Atrapado por su carácter contemporizador y por su minoría parlamentaria, Rajoy no ha dado más pasos en el pulso contra los nacionalistas catalanes. Estos últimos solo han mostrado debilidad con el acatamiento del 155, por lo demás han respondido con envites a cada jugada gubernamental. Puigdemont y la facción más osada del nuevo partido surgido de las cenizas del pujolismo han apostado claramente a dejar el conflicto abierto, a hundir las naves de un Estado español que, por contra, ha medido todos sus movimientos tras el empastre del referéndum: Ni terceras elecciones, ni intervención de TV3, ni respuesta a la inmersión lingüística€ España no ha querido provocar más tensión. Los nacionalistas, en cambio, han agudizado las contradicciones internas de la Constitución.

La insensatez de la situación alcanza registros demenciales. Hay rebeldes en prisión cerca ya de medio año, otros huidos y al pez gordo únicamente se le podrá juzgar por un delito menor. El juez Llanera se quiere revolver contra la decisión alemana; otro error. A tal atasco penal se une, en paralelo, que todos los encausados mantienen sus derechos políticos intactos hasta que no exista una condena firme que los inhabilite. España, tan marcada por el sainete como expresión del carácter propio, se reboza en una trapisonda política: los diputados son acusados por delitos que conllevan más de dos décadas de prisión, muchos de ellos quedan encarcelados de modo preventivo y chupando barrotes sin piedad, pero todos ellos pueden presentarse a unas elecciones, participar en mítines online, salir elegidos, ser votados como presidenciables y hasta delegar el voto si fuera necesario. Un sin sentido.

Rajoy y su cohorte de abogados del Estado, todo un gabinete de opositores, no han actuado mientras el Parlament de la Ciutadella aprobaba leyes y normas anticonstitucionales para desconectarse del Estado español, creyendo que con el marco legal existente bastaría para detener la insurgencia.

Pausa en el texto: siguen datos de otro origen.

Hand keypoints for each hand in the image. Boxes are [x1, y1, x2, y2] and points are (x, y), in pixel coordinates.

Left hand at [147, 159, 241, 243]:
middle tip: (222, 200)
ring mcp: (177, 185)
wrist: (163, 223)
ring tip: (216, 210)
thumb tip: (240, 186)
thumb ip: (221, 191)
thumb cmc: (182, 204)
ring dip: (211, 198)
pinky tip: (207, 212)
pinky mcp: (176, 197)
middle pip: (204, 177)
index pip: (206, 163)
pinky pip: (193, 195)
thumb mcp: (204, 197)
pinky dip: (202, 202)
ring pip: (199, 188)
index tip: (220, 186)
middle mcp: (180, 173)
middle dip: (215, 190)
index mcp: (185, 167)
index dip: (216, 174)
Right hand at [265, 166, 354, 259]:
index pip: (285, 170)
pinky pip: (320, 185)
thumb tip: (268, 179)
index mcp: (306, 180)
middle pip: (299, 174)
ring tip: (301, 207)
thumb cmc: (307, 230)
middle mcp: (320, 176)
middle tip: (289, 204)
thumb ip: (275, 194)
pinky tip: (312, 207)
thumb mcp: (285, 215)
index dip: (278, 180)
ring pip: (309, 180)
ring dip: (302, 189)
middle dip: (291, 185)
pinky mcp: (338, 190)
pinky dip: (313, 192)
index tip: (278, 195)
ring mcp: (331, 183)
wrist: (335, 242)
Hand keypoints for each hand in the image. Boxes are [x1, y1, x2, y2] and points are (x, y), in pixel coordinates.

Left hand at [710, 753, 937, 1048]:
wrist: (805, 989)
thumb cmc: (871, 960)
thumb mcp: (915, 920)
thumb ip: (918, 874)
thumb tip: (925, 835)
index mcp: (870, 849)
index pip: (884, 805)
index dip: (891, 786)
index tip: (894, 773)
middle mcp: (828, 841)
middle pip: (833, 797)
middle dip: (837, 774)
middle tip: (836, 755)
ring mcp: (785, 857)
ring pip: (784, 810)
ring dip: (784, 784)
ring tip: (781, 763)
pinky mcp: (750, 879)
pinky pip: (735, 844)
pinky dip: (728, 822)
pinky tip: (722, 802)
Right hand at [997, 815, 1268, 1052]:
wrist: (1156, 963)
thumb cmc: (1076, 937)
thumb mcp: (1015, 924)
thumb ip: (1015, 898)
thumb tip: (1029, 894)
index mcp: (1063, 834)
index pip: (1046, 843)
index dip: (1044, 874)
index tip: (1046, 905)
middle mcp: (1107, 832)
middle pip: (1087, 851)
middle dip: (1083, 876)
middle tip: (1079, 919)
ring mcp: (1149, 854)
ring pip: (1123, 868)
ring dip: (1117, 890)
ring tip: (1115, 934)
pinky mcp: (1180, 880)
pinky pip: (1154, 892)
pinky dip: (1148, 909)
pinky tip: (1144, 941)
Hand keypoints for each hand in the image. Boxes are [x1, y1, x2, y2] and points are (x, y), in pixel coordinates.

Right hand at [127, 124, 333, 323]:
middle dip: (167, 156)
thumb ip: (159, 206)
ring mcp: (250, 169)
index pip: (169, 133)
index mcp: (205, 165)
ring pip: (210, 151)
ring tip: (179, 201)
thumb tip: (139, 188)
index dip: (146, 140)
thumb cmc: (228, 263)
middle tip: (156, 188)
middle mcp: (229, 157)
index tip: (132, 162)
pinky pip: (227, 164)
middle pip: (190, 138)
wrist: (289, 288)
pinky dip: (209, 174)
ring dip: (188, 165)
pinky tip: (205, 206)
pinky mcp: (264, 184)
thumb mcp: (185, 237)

Era evidente que con los delitos menores -sedición, malversación, desacato€- el recorrido penal contra los nacionalistas hubiera sido más fácil, y aun más si, como intuyó Felipe González, en vez de la humillante cárcel se hubiera optado por tramitar con urgencia normas electorales para limitar la actividad política de quienes optaron por quebrar las reglas del juego, como ya ocurrió en su día con el abertzalismo vasco. Ahora, el Gobierno alcanza su máximo punto de debilidad en años, el lugar donde querían verle los nacionalistas. Y solo la generosidad de Ciudadanos y del PSOE pueden salvar a este Estado que anda grogui, noqueado.